Records for processing:
──────

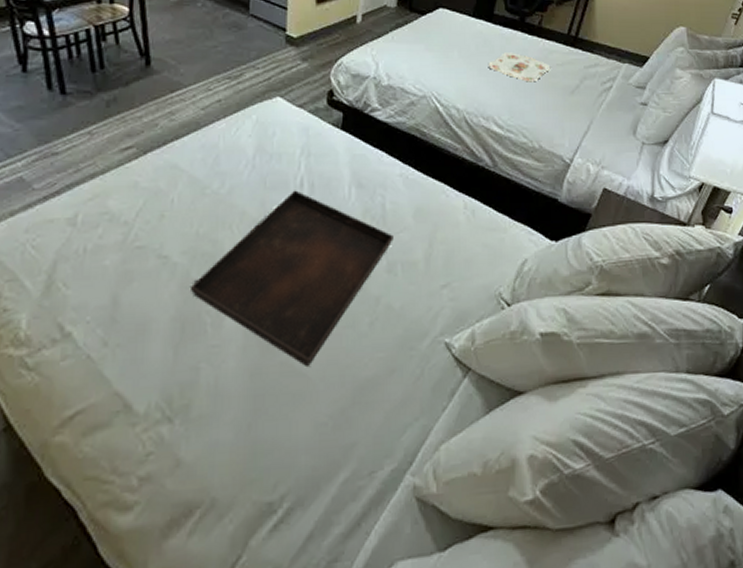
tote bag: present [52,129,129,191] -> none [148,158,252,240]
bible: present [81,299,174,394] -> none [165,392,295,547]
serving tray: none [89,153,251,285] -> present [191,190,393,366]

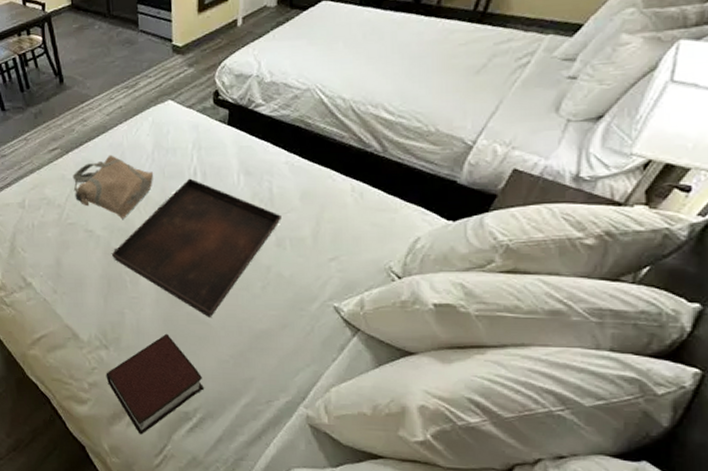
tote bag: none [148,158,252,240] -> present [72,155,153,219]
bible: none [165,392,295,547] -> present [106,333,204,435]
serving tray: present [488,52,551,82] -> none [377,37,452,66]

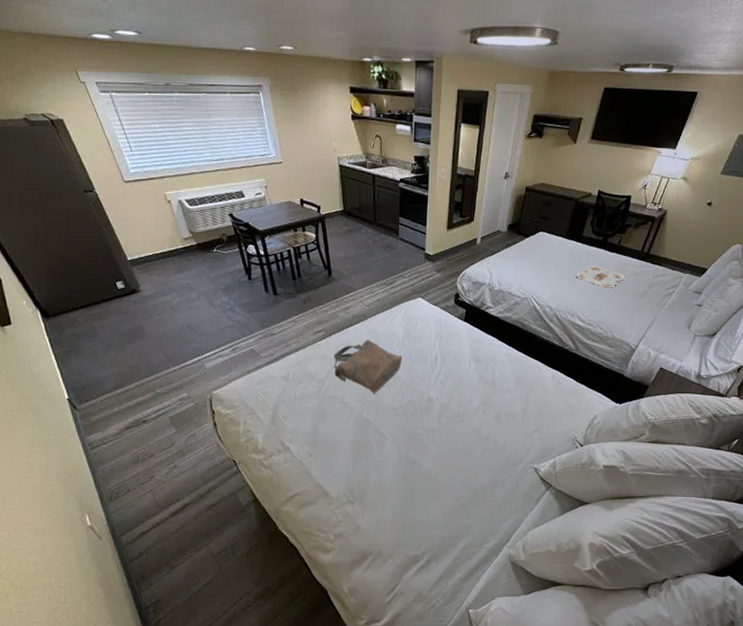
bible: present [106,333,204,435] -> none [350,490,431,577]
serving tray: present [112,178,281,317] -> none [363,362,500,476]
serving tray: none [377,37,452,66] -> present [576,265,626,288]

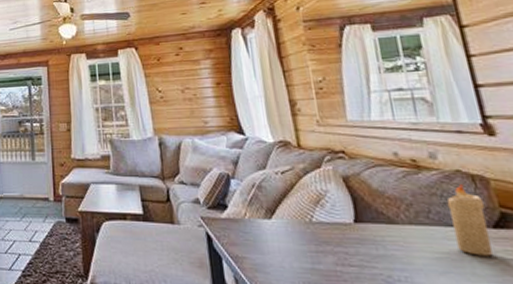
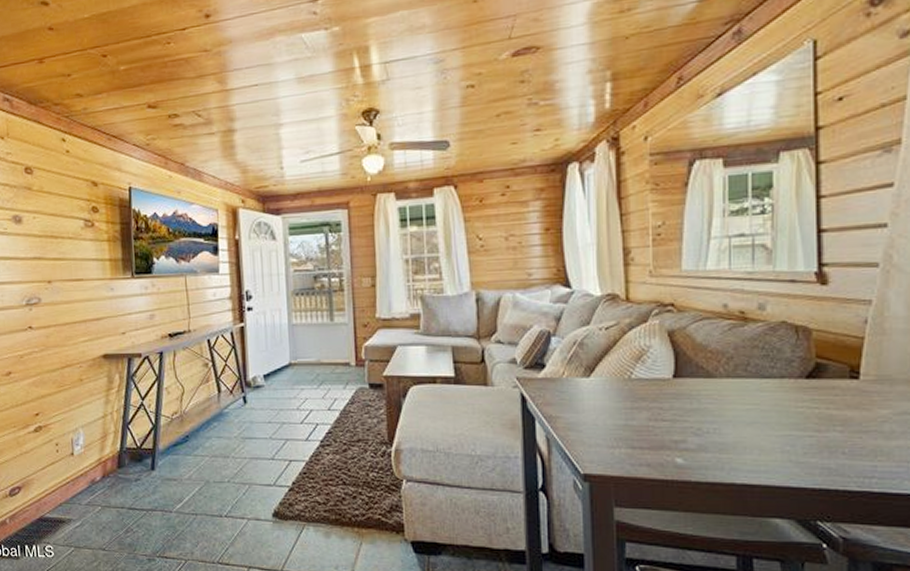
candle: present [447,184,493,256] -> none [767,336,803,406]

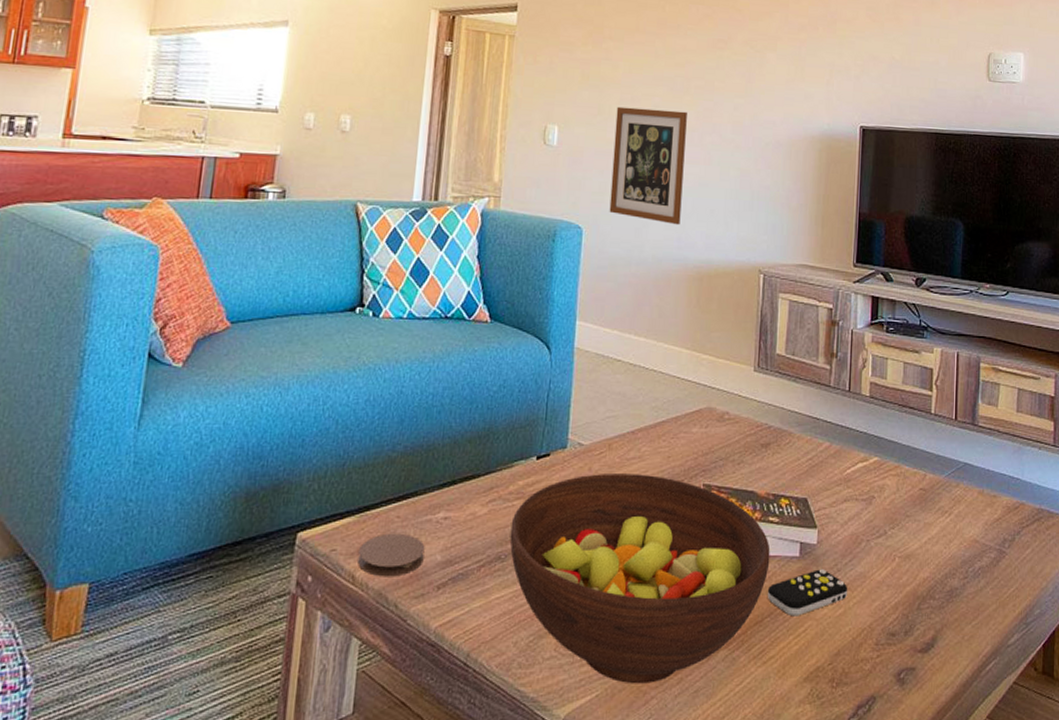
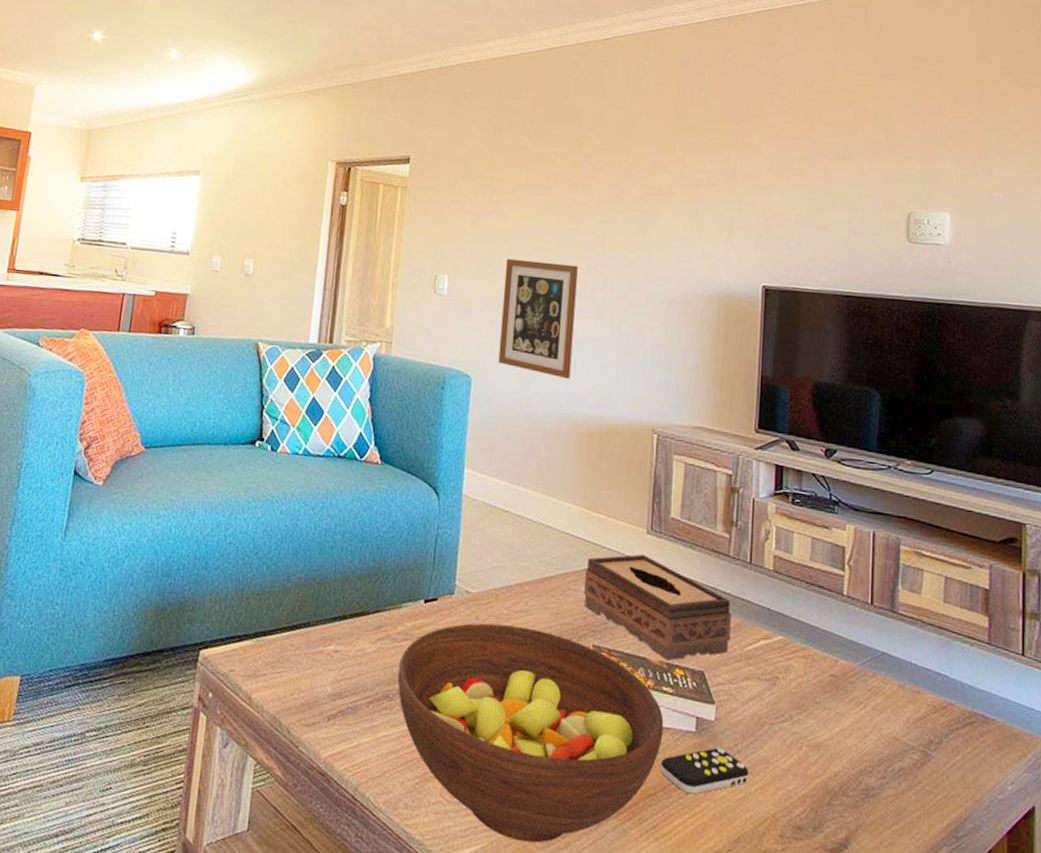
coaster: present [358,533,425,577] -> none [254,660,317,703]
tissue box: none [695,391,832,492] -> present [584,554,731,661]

──────

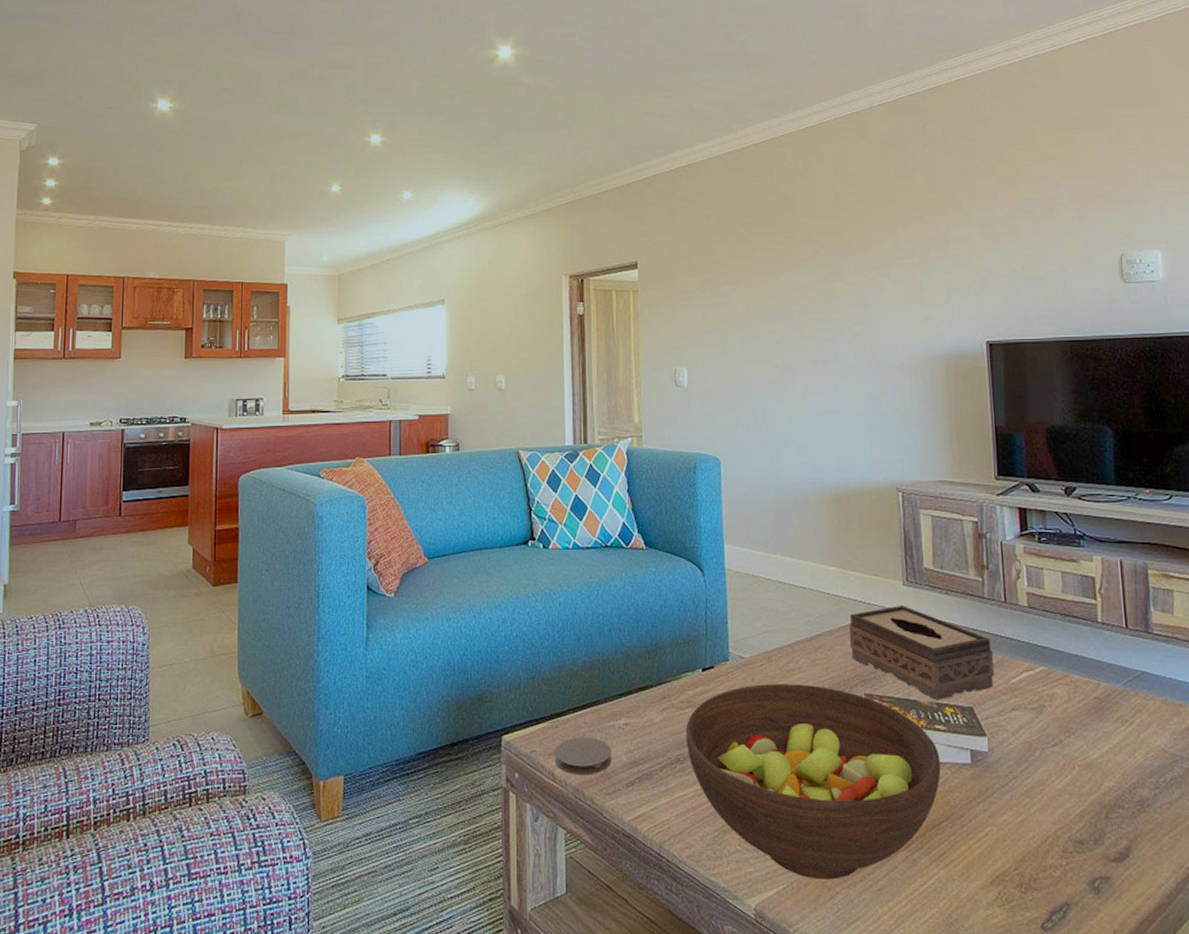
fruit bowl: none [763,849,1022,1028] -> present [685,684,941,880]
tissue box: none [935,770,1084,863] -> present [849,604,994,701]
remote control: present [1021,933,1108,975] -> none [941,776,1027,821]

──────

Work to complete: Return exactly the part of the listing above that opens with the line containing "serving tray: none [377,37,452,66]" and closes with the line containing "tissue box: none [695,391,832,492]". Pictures stay out.

Task output:
serving tray: none [377,37,452,66] -> present [576,265,626,288]

candle: present [447,184,493,256] -> none [767,336,803,406]

coaster: present [358,533,425,577] -> none [254,660,317,703]
tissue box: none [695,391,832,492] -> present [584,554,731,661]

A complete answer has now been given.